I am pretty much logic-based, so when someone presents a formula or equation for something, I start to look for the proof. An equation, or an equality, is an assertion that the information shown on one side of the equal sign is fully the same as the information on the other side.

Doing algebra problems, there are one or more “unknowns” that we have to solve for so that equality can be made true. If faced with the equation (3*x) + 5 = 11, you would determine that the number 2 in place of “x” makes the equality true.

Someone once told me that the equation for trust looks like this:

TrustEQ2

 

Read out loud, this would be “Trust equals Truth over Time”.

Most of us trust employees from day one. Lowercase “t” trust. We start with some level of trust. We trust they will be on time. That they will follow the safety regulations we give them. That they will perform the duties of their role. That they will be “present” on the job. We trust they will follow policies. We trust that they will treat other employees with respect, expecting the same in return. If they give us reason to doubt that trust, we need to address it. Sometimes we reach the conclusion that the right level of trust cannot be built.

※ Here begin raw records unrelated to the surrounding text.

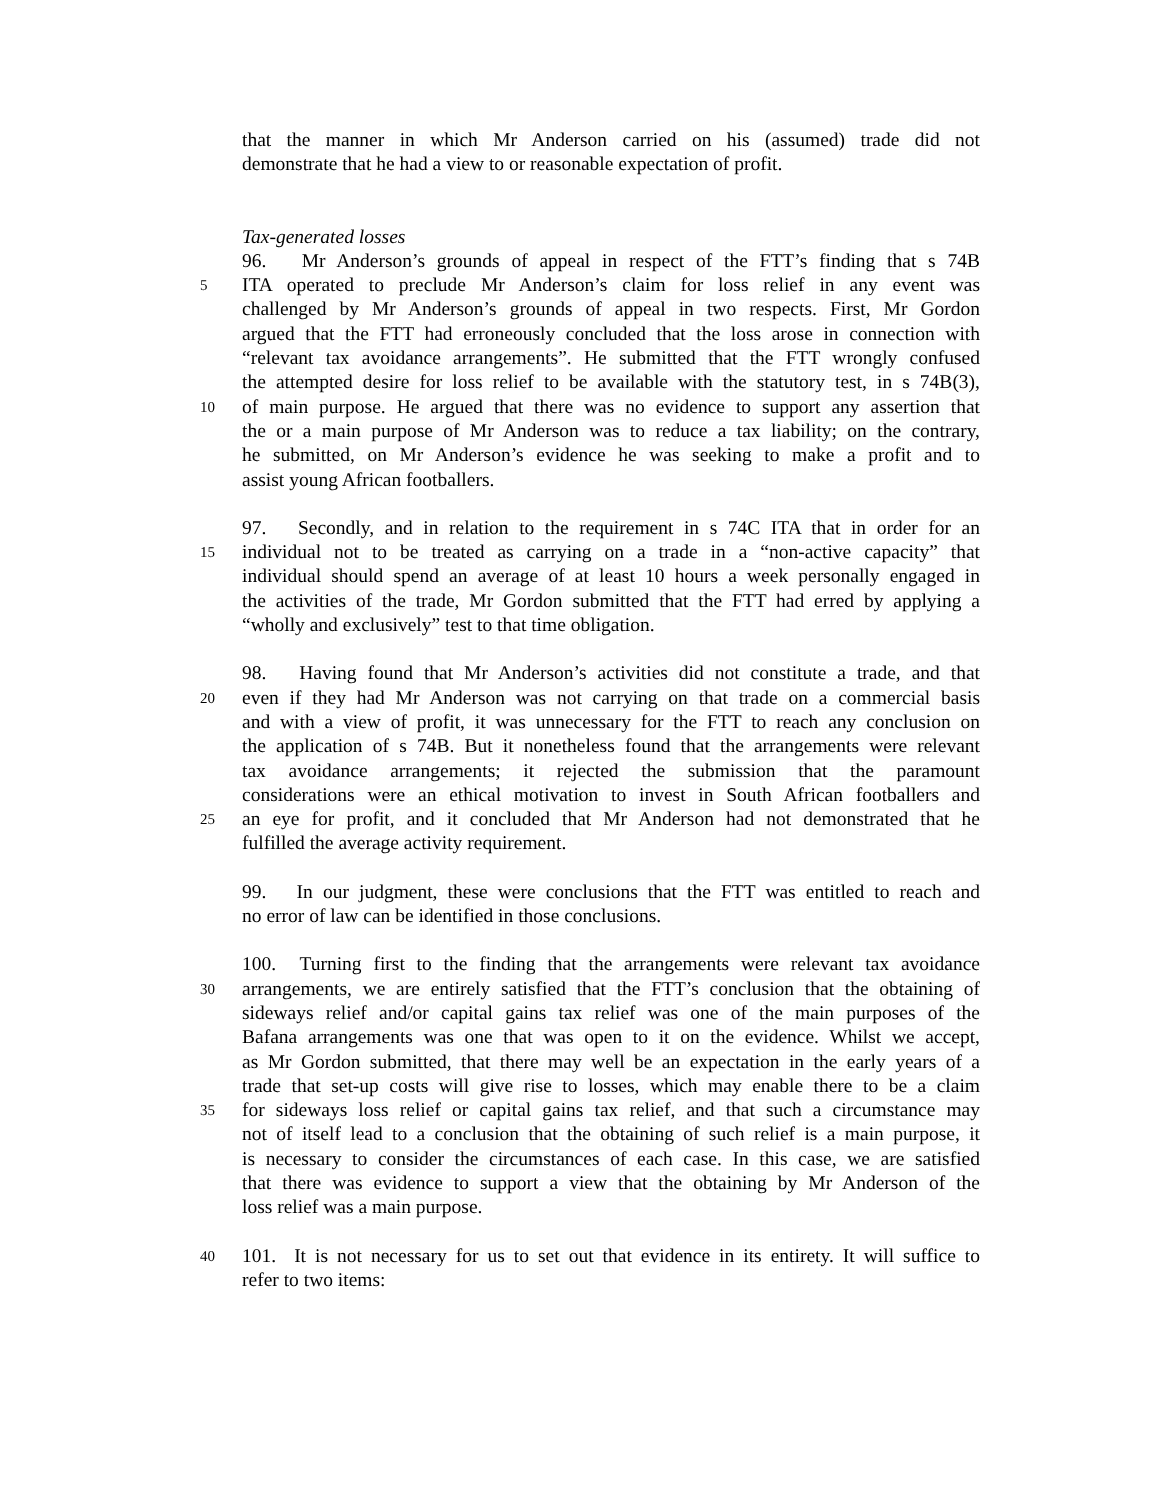that the manner in which Mr Anderson carried on his (assumed) trade did not
demonstrate that he had a view to or reasonable expectation of profit.
Tax-generated losses
96. Mr Anderson’s grounds of appeal in respect of the FTT’s finding that s 74B
5 ITA operated to preclude Mr Anderson’s claim for loss relief in any event was
challenged by Mr Anderson’s grounds of appeal in two respects. First, Mr Gordon
argued that the FTT had erroneously concluded that the loss arose in connection with
“relevant tax avoidance arrangements”. He submitted that the FTT wrongly confused
the attempted desire for loss relief to be available with the statutory test, in s 74B(3),
10 of main purpose. He argued that there was no evidence to support any assertion that
the or a main purpose of Mr Anderson was to reduce a tax liability; on the contrary,
he submitted, on Mr Anderson’s evidence he was seeking to make a profit and to
assist young African footballers.
97. Secondly, and in relation to the requirement in s 74C ITA that in order for an
15 individual not to be treated as carrying on a trade in a “non-active capacity” that
individual should spend an average of at least 10 hours a week personally engaged in
the activities of the trade, Mr Gordon submitted that the FTT had erred by applying a
“wholly and exclusively” test to that time obligation.
98. Having found that Mr Anderson’s activities did not constitute a trade, and that
20 even if they had Mr Anderson was not carrying on that trade on a commercial basis
and with a view of profit, it was unnecessary for the FTT to reach any conclusion on
the application of s 74B. But it nonetheless found that the arrangements were relevant
tax avoidance arrangements; it rejected the submission that the paramount
considerations were an ethical motivation to invest in South African footballers and
25 an eye for profit, and it concluded that Mr Anderson had not demonstrated that he
fulfilled the average activity requirement.
99. In our judgment, these were conclusions that the FTT was entitled to reach and
no error of law can be identified in those conclusions.
100. Turning first to the finding that the arrangements were relevant tax avoidance
30 arrangements, we are entirely satisfied that the FTT’s conclusion that the obtaining of
sideways relief and/or capital gains tax relief was one of the main purposes of the
Bafana arrangements was one that was open to it on the evidence. Whilst we accept,
as Mr Gordon submitted, that there may well be an expectation in the early years of a
trade that set-up costs will give rise to losses, which may enable there to be a claim
35 for sideways loss relief or capital gains tax relief, and that such a circumstance may
not of itself lead to a conclusion that the obtaining of such relief is a main purpose, it
is necessary to consider the circumstances of each case. In this case, we are satisfied
that there was evidence to support a view that the obtaining by Mr Anderson of the
loss relief was a main purpose.
40 101. It is not necessary for us to set out that evidence in its entirety. It will suffice to
refer to two items: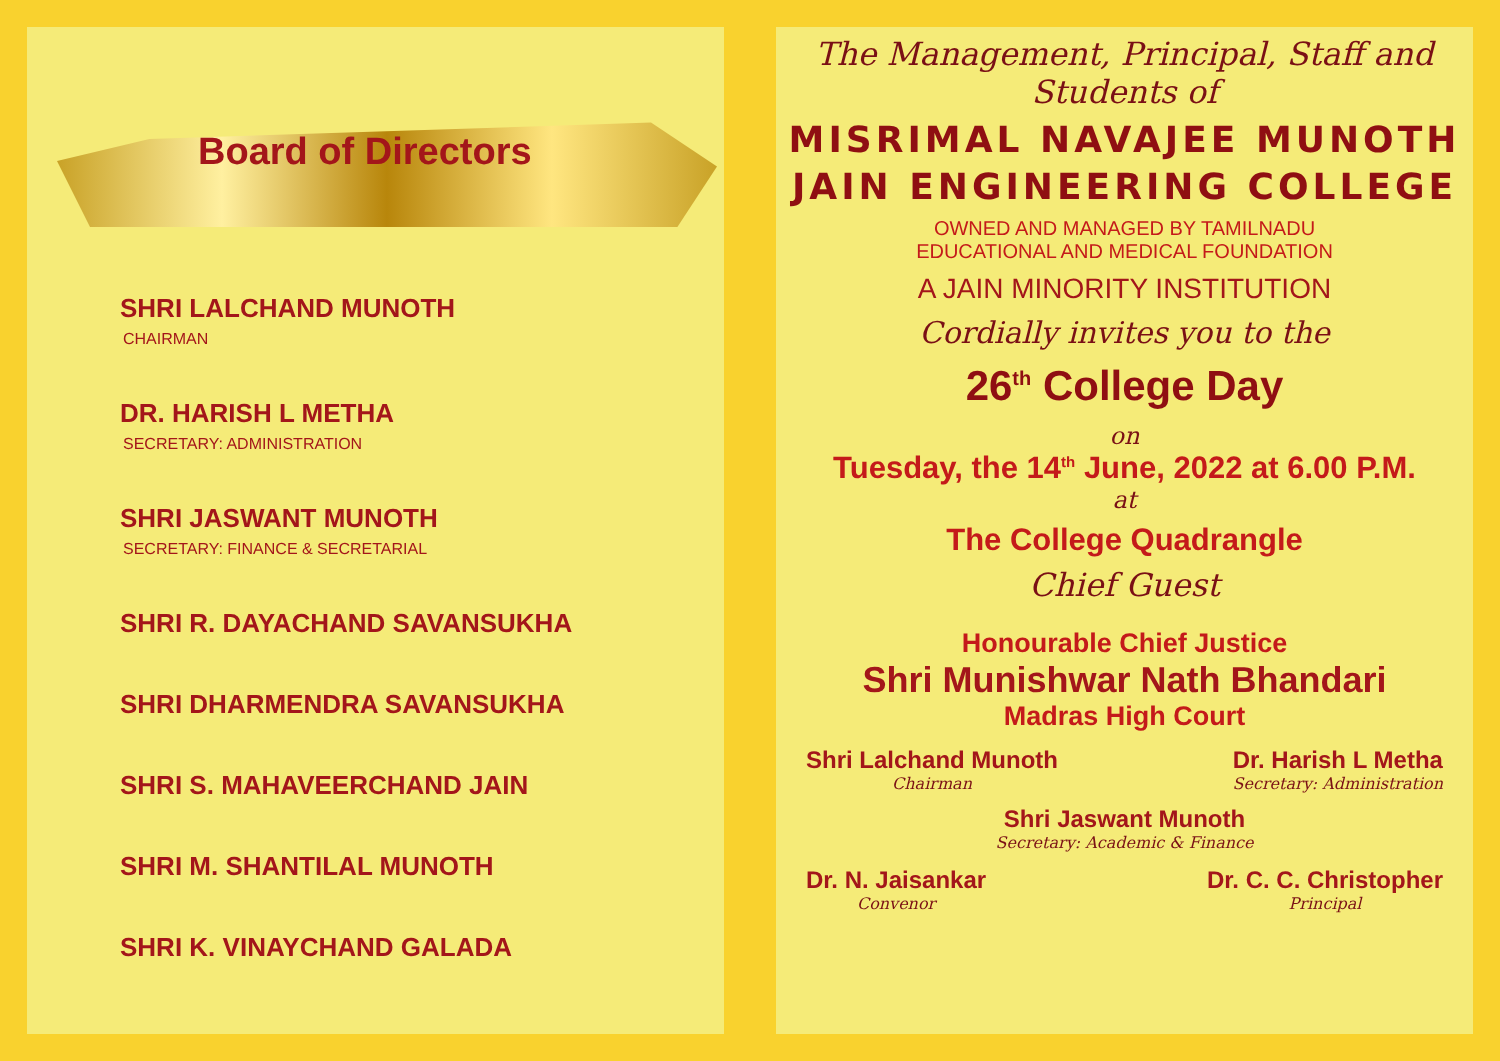Board of Directors
SHRI LALCHAND MUNOTH
CHAIRMAN
DR. HARISH L METHA
SECRETARY: ADMINISTRATION
SHRI JASWANT MUNOTH
SECRETARY: FINANCE & SECRETARIAL
SHRI R. DAYACHAND SAVANSUKHA
SHRI DHARMENDRA SAVANSUKHA
SHRI S. MAHAVEERCHAND JAIN
SHRI M. SHANTILAL MUNOTH
SHRI K. VINAYCHAND GALADA
The Management, Principal, Staff and Students of
MISRIMAL NAVAJEE MUNOTH
JAIN ENGINEERING COLLEGE
OWNED AND MANAGED BY TAMILNADU
EDUCATIONAL AND MEDICAL FOUNDATION
A JAIN MINORITY INSTITUTION
Cordially invites you to the
26<sup>th</sup> College Day
on
Tuesday, the 14<sup>th</sup> June, 2022 at 6.00 P.M.
at
The College Quadrangle
Chief Guest
Honourable Chief Justice
Shri Munishwar Nath Bhandari
Madras High Court
Shri Lalchand Munoth
Chairman
Dr. Harish L Metha
Secretary: Administration
Shri Jaswant Munoth
Secretary: Academic & Finance
Dr. N. Jaisankar
Convenor
Dr. C. C. Christopher
Principal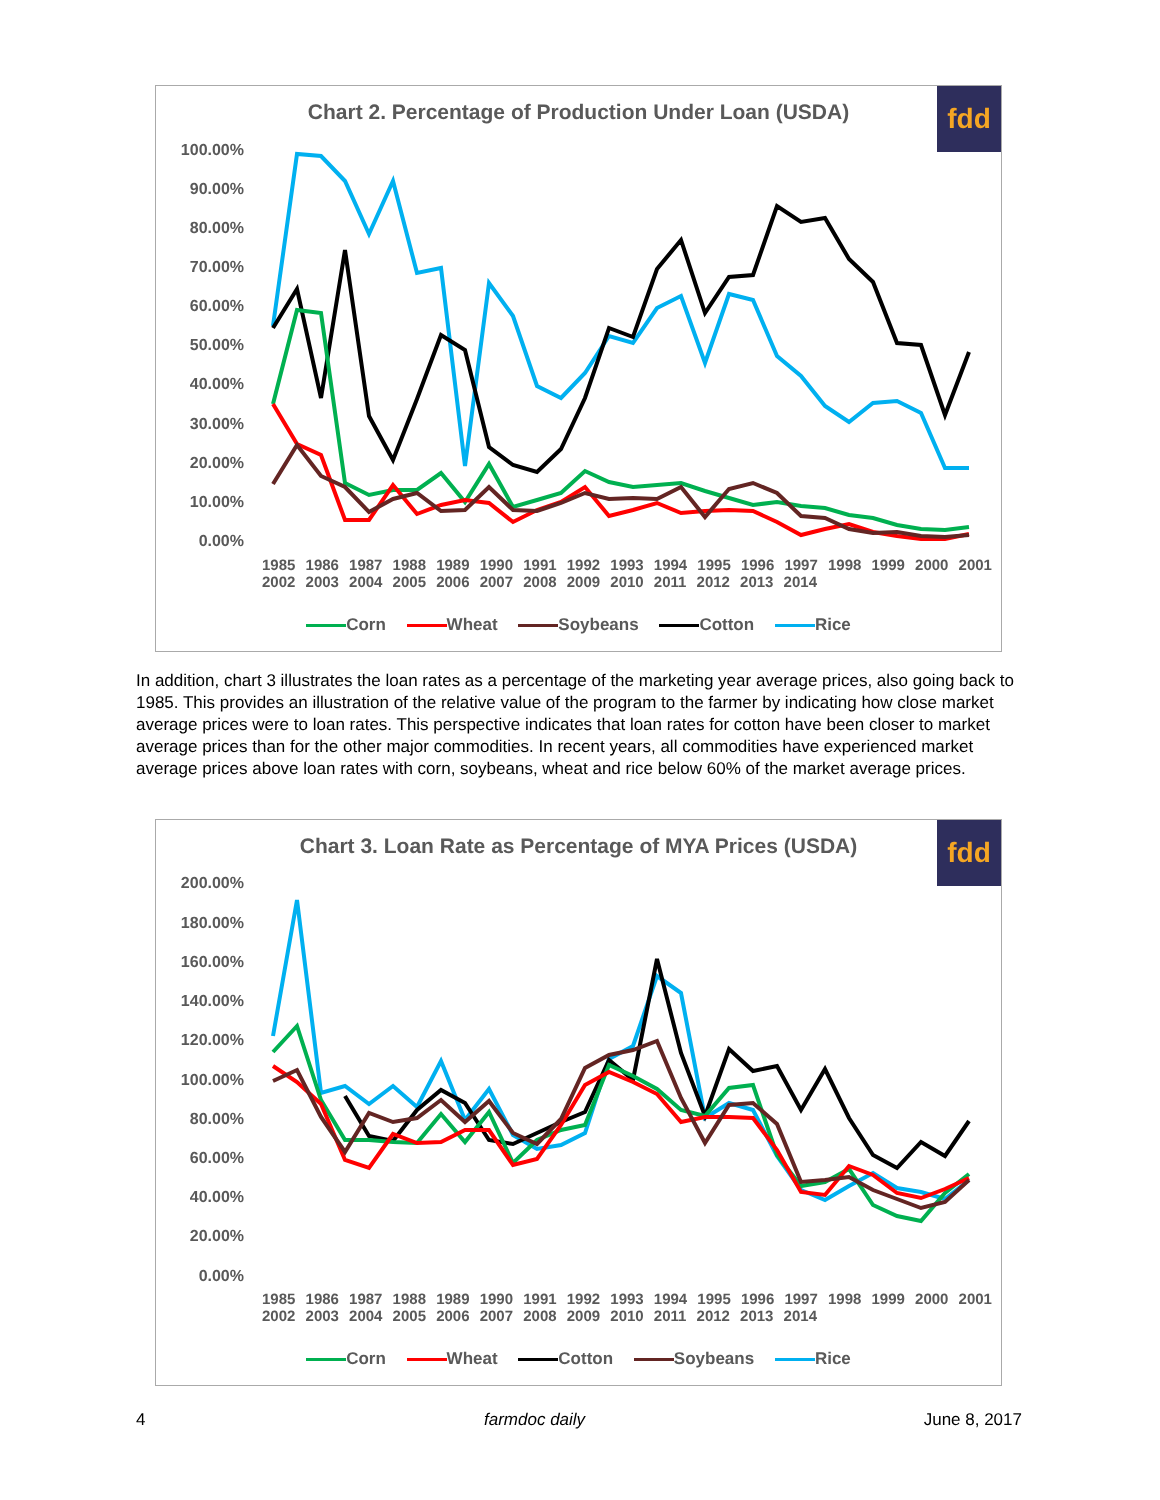Chart 2. Percentage of Production Under Loan (USDA) fdd
100.00%
90.00%
80.00%
70.00%
60.00%
50.00%
40.00%
30.00%
20.00%
10.00%
0.00%
1985 1986 1987 1988 1989 1990 1991 1992 1993 1994 1995 1996 1997 1998 1999 2000 2001 2002 2003 2004 2005 2006 2007 2008 2009 2010 2011 2012 2013 2014
Corn Wheat Soybeans Cotton Rice
In addition, chart 3 illustrates the loan rates as a percentage of the marketing year average prices, also going back to 1985. This provides an illustration of the relative value of the program to the farmer by indicating how close market average prices were to loan rates. This perspective indicates that loan rates for cotton have been closer to market average prices than for the other major commodities. In recent years, all commodities have experienced market average prices above loan rates with corn, soybeans, wheat and rice below 60% of the market average prices.
Chart 3. Loan Rate as Percentage of MYA Prices (USDA) fdd
200.00%
180.00%
160.00%
140.00%
120.00%
100.00%
80.00%
60.00%
40.00%
20.00%
0.00%
1985 1986 1987 1988 1989 1990 1991 1992 1993 1994 1995 1996 1997 1998 1999 2000 2001 2002 2003 2004 2005 2006 2007 2008 2009 2010 2011 2012 2013 2014
Corn Wheat Cotton Soybeans Rice
4 farmdoc daily June 8, 2017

On the other hand, if they perform their duties well and we get to know them, then the opportunity to build trust begins. An employee becomes more and more known to you over time – their truth becomes part of your understanding of them. They ask you for more to do, they ask for more help when they don’t understand the work. We learn who they are bit by bit.

As they deliver what they said they would, as they consistently meet expectations and demonstrate that they are fully willing and able to commit themselves to their work, we are gradually trusting them more and more. Trust with a capital “T”. Truth, over time, builds trust.

There are two sides to an equation, and in the trust equation, that is doubly true. Because just as an employee shows their trustworthiness over time, so does their company. Your behavior as a leader must inspire trust in others if you want to be able to trust them. They have to trust that if they make a mistake, you will have their backs. They have to trust that you will provide the right training to do the job well. They trust that you are providing them a safe place to work.

If the equation as presented is true, it is true for all. If you want to trust your employees, you need to be trustworthy as an organization, with identifiable trust at the personal level of managers.